Experimental measurement and finite element modeling of bioheat transfer with phase changes of molten metal in contact with porcine skin

Abstract

Contact with molten metals can result in serious burn injuries. The bioheat transfer resulting from a 5 second exposure to 10 grams of molten copper brazing alloy with an initial temperature of 900°C is evaluated for four different conditions: uncovered skin, skin covered by cotton, skin covered by Nomex IIIA, and skin covered by a combination of cotton and Nomex IIIA. The transient temperatures are calculated via a finite element model, and experimental measurements are made using freshly excised porcine tissues instrumented with thermocouples in order to validate the finite element model.
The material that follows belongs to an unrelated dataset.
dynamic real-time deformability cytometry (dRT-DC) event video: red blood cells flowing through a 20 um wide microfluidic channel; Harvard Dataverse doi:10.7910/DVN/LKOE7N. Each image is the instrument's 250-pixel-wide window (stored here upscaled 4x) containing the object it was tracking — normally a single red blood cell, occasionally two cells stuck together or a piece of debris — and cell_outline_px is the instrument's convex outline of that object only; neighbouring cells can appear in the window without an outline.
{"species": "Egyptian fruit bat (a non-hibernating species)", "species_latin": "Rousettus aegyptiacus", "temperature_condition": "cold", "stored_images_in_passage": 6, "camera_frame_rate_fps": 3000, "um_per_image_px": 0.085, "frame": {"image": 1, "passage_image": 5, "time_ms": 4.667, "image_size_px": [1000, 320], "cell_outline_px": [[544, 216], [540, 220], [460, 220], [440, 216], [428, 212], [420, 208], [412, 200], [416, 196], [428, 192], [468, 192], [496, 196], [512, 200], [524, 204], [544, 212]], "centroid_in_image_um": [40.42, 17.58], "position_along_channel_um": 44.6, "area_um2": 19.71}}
Additionally, the finite element model was analyzed for sensitivity to thermal conductivity, blood perfusion, char formation, and perspiration. The models predict that cotton is a better thermal insulator than Nomex IIIA. The model is found to be sensitive to char formation and perspiration, but less sensitive to thermal conductivity and blood perfusion. Additionally, a unique hydrophilic organic polymer is proposed as a substitute for dermal tissue in thermal injury studies in lieu of in vivo experimentation in animals and/or humans. The solid component of the polymer, a fine white powder known as TX-151, (Oil Center Research, Inc., Lafayette, Louisiana), is mixed with varying amounts of water and salt (NaCl) to form the sham material. Measured values for thermal conductivity, thermal diffusivity, and density fell within the ranges of values for like properties of human dermis reported elsewhere. Preparation and use of the sham material for application in experimental burn simulations is described.